> Dataset excerpts
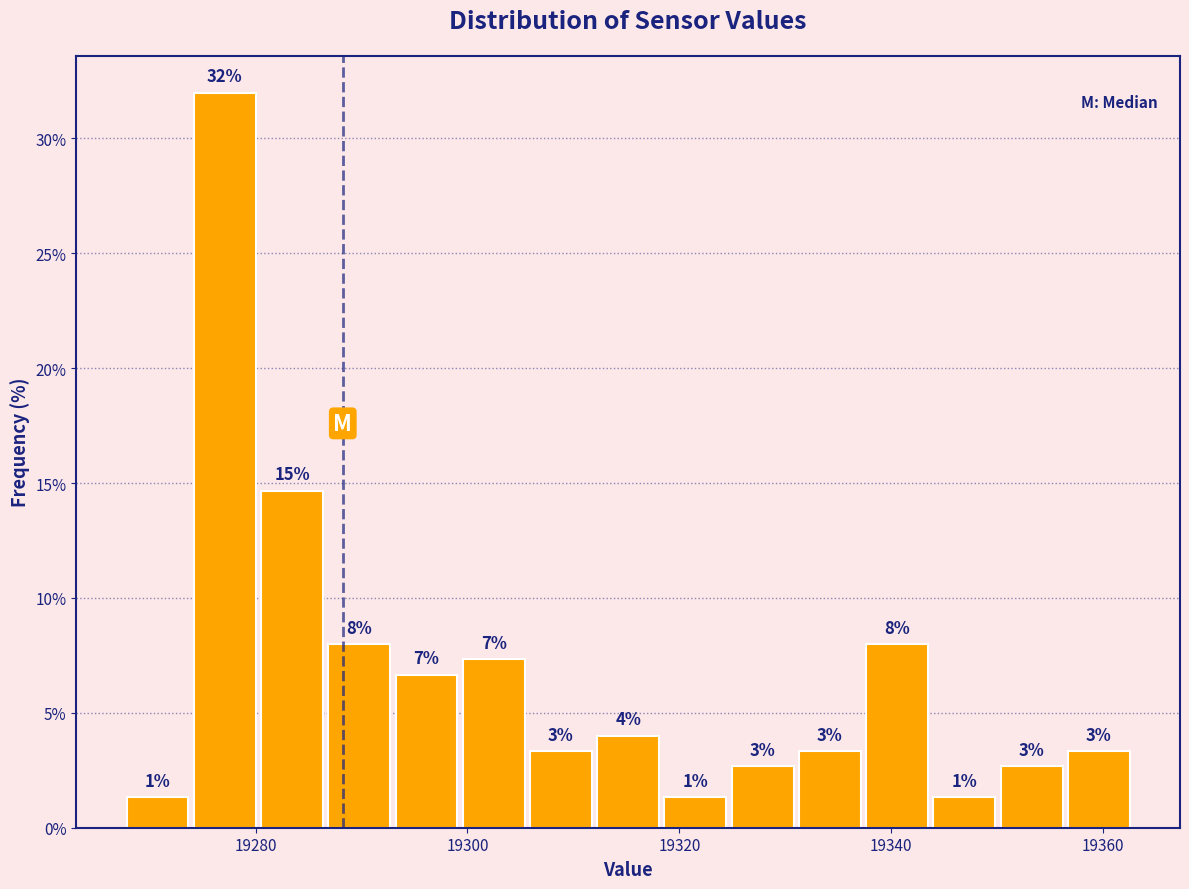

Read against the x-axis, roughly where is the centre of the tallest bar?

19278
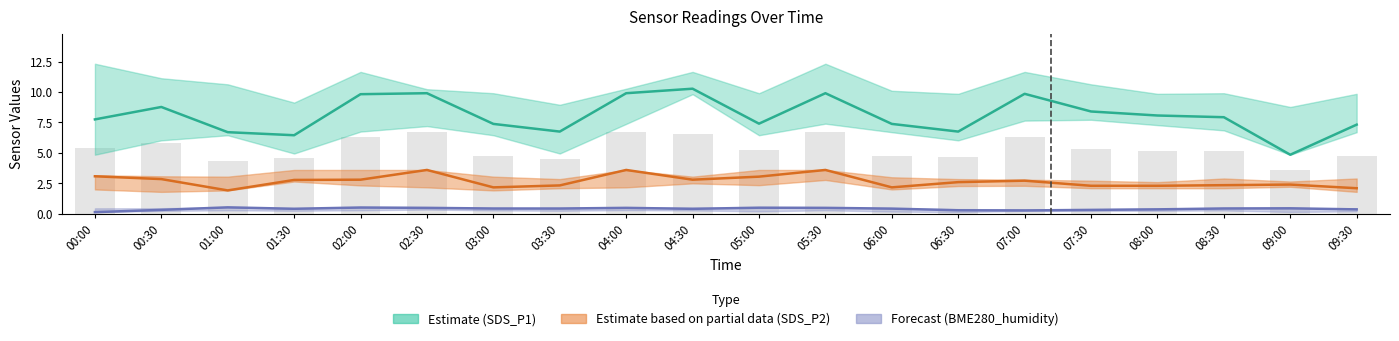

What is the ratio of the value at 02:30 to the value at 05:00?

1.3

---

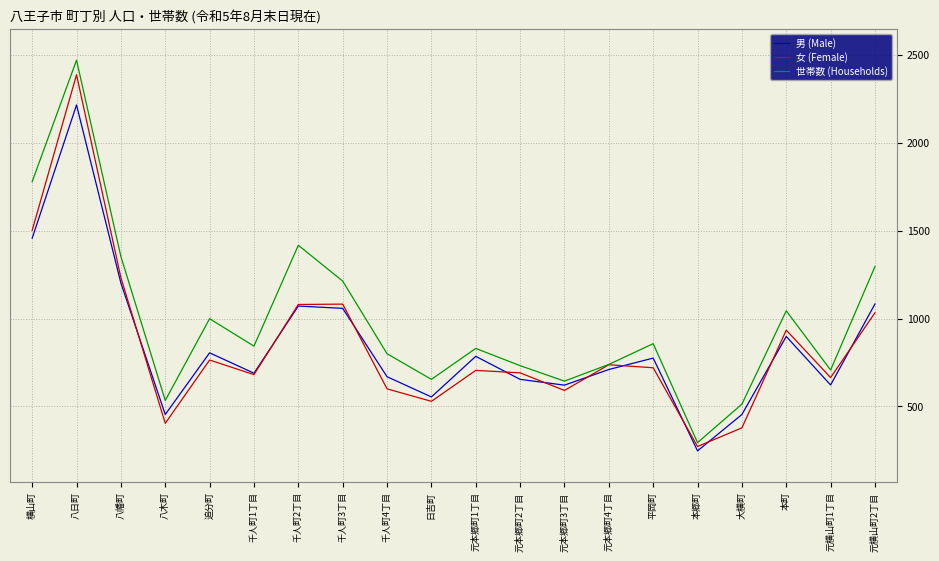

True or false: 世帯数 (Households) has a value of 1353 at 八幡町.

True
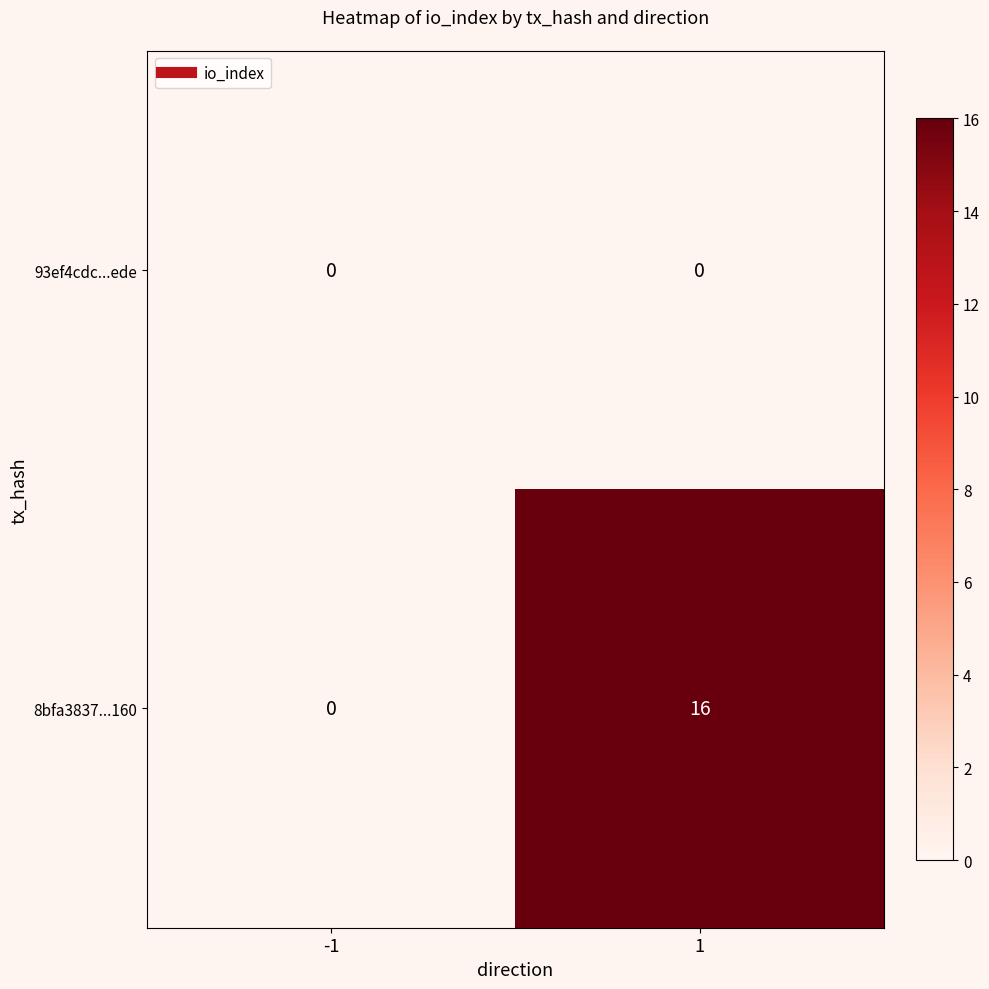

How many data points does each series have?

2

==

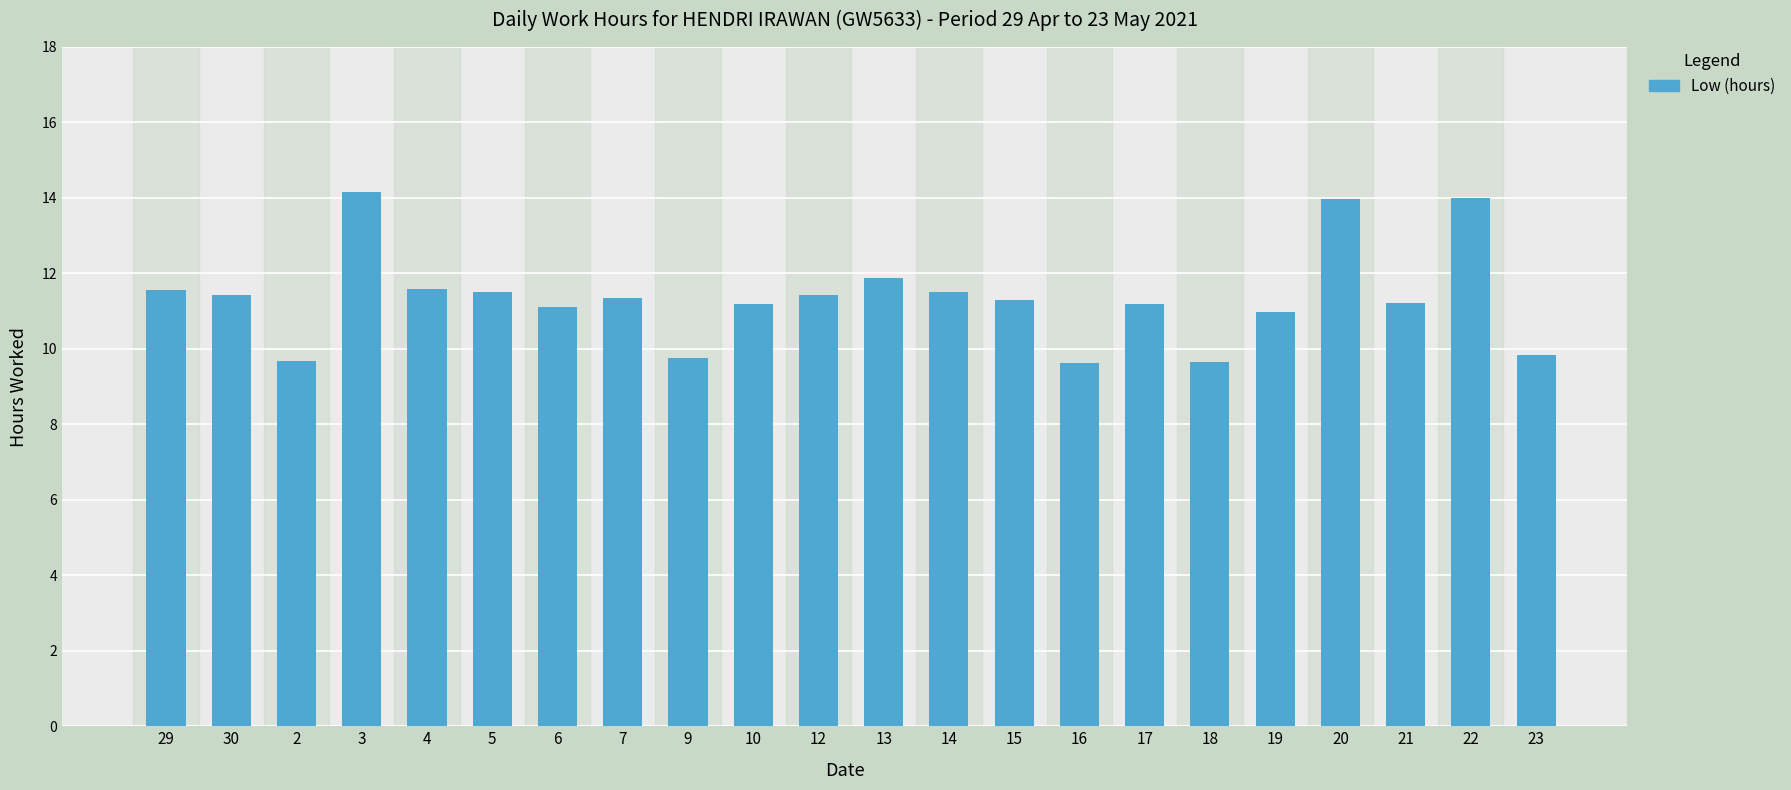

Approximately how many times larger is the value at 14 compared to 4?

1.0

> To-do item
Could you reproduce the listing starting at the line containing "Read against the" and ending at the line containing "What is the", with both of those lines included and the pictures left out?

> Solution
Read against the x-axis, roughly where is the centre of the tallest bar?

19278

What is the ratio of the value at 02:30 to the value at 05:00?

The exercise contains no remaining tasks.